In exigent times, all human action seems mythic, and any sudden change seems a harbinger of the apocalypse. As we wrap up a year as traumatic to publishers and booksellers as to i-bankers and Republicans, herewith some thoughts on books that meet the drama of the times with healthy doses of cynicism and idealism—and no shortage of enjoyable penmanship.

Call Me Ted by Ted Turner and Bill Burke (Grand Central). At the annual Book Expo America in June, publishing types scurrying through the Los Angeles convention center were greeted by a four-story tapestry that featured the visage of Mr.

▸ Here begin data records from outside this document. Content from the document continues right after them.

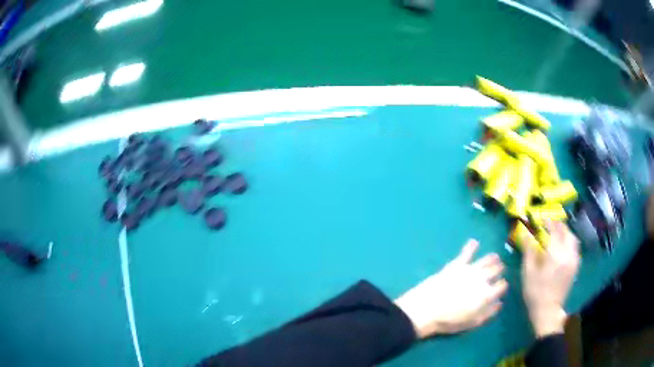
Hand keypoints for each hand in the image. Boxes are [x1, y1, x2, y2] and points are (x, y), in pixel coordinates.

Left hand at [394, 239, 507, 338]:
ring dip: (492, 258)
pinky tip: (474, 242)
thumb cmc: (449, 321)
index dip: (502, 286)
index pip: (502, 286)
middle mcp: (482, 279)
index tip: (500, 286)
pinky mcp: (456, 264)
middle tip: (499, 270)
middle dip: (499, 270)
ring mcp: (470, 270)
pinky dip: (471, 246)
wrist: (426, 309)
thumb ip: (488, 313)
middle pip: (496, 270)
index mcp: (487, 294)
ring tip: (495, 257)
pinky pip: (467, 252)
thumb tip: (499, 304)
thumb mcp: (472, 322)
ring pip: (487, 259)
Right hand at [521, 220, 579, 337]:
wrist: (547, 311)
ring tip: (558, 234)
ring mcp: (574, 260)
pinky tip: (564, 246)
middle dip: (559, 226)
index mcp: (555, 255)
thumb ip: (529, 251)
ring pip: (573, 239)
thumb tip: (526, 233)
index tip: (542, 220)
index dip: (549, 223)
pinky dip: (570, 242)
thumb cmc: (535, 293)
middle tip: (550, 225)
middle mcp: (568, 254)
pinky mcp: (575, 267)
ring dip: (566, 233)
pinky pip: (575, 248)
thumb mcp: (528, 273)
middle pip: (567, 232)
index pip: (555, 231)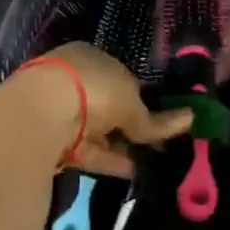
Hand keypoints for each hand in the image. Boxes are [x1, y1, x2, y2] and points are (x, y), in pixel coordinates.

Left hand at [15, 44, 191, 177]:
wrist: (41, 113)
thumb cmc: (93, 90)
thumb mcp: (131, 103)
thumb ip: (155, 119)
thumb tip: (189, 120)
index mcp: (90, 57)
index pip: (121, 77)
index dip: (142, 97)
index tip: (162, 116)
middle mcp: (74, 81)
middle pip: (109, 106)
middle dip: (132, 125)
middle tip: (160, 144)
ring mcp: (61, 112)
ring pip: (100, 132)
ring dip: (125, 146)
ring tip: (155, 161)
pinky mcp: (56, 143)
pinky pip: (91, 152)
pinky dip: (113, 161)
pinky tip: (137, 172)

Ted Turner, smiling and mustached, inviting the thousands of attendees to call him simply “Ted.” Published last month, Turner’s 450-page memoir invites readers to do the same, in a book about a man who, like the publisher’s advertising campaign, is bigger than life.

In many ways, Turner’s memoir—well-managed by CNN’s Bill Burke—is standard celebrity fare, checking off the necessary boxes in the inventory of a visionary American life. Celebrity memoirs like Turner’s (or Barbara Walter’s, or Tim Russert’s, among others) are elevated above the madding crowd by mixing self-reflectiveness with self-promotion so artfully that a reader cannot separate fact from spin, vulnerability from propaganda. This is especially true of those whose success has been won in the industry of media, a pantheon in which few gods have ruled as mightily or capriciously as Turner.

Turner has always appeared a mix of debonair and dangerous—part corporate exec, part cowboy. He is smooth, able to charm and woo, able to slip past his competition, his detractors, and even his friends. Though the imbalance of his professional and personal life is reflected in the book (the story of his meeting Jane Fonda, for instance, is told in less than a page, and his true feelings about their marriage are hidden between the lines), by the final page, one senses that Turner offered a fairly honest look at a life lived always on the edge of risk, while the real man behind the mustache and the millions is still roaming free.

My Three Lives by Dame Celia Lipton Farris (IRC). In the season of Madoffs and Blagos, here’s a volume that rejects the ethos of greed and elevates a life lived generously. Documenting in text and image the dynamic doyenne of philanthropy, the gorgeous oversized tome is less book than dramatic celebration. Her three lives are three musical movements of composition: distinct, equally beautiful, with the true power resting in the cumulative effect—with the final allegro yet to come.

Why We Suck: A Feel Good Guide to Staying Fat, Loud, Lazy and Stupid by Denis Leary (Viking). The pronoun in the title of Leary’s new book-length rant is the first clue that the volume might have value beyond a few minutes laughter at the comedian’s acerbity. Leary’s appeal to the thinking American is based on the troubling fact that to be part of America is to be complicit in its absurdity. The book is delightful self-flagellation, but Leary’s evolving. Ever the provocateur, Leary is a step above self-loathing anarchist, and his angry humor now has a message: we can be better than this.

Is It Just Me or Is Everything Shit?: Insanely Annoying Modern Things by Steve Lowe, Alan McArthur, and Brendan Hay (Grand Central). If you find it difficult to drop $20 on a humor book, make this alphabetically-arranged roasting of popular trends the year’s exception. These three stooges are crafty in their criticism of the lowbrow, with the observational powers of Jerry Seinfeld circa 1997 singing harmony with Lewis Black circa...this morning. Pies are thrown in the faces of myths such as abstinence programs and carbon credits while baby name books and alpha males are given noogies as well. The irony’s nice, too: a book berating the eccentricities of American popular culture is of course engaged in the celebration of the same. For the reprint, I recommend the authors include a new entry named after themselves.

This I Believe II: More Personal Philosophies of Remarkable Men and Women by Jay Allison and Dan Gediman (Holt). It’s fitting in an age of deep skepticism and mistrust that the program begun by Edward R. Murrow has been revived to such great effect—first on radio and now in its second book volume. This second in the series may register as even more powerful than the first, as events of the past year have caused Americans to reach even deeper into their emotional reserves for surety, and the success of the show has spurred many to articulate the deepest of beliefs. As with the previous volume, the most powerful of these short essays are by men and women whose names you don’t know and won’t remember, but whose brave and tested visions of self-hood and community will remind you that beneath the rubble lies a hidden spark.

Selections for the Season:
The Little Big Book of Love by Natasha Tabori Fried and Lena Tabori (Welcome Books): a clever, chunky book that celebrates what we seek at year’s end and hope for at year’s beginning. Snowball: Warren Buffett and the Business of Life by Alice Shroeder (Bantam): because anyone who emerged stoic and untouched by the past year is worth listening to. Vanity Fair: The Portraits (Abrams): iconic images for every book collector. George, Being George by Nelson Aldrich (Random House): the authoritative oral history of a legend will refill your stock of cocktail party anecdotes.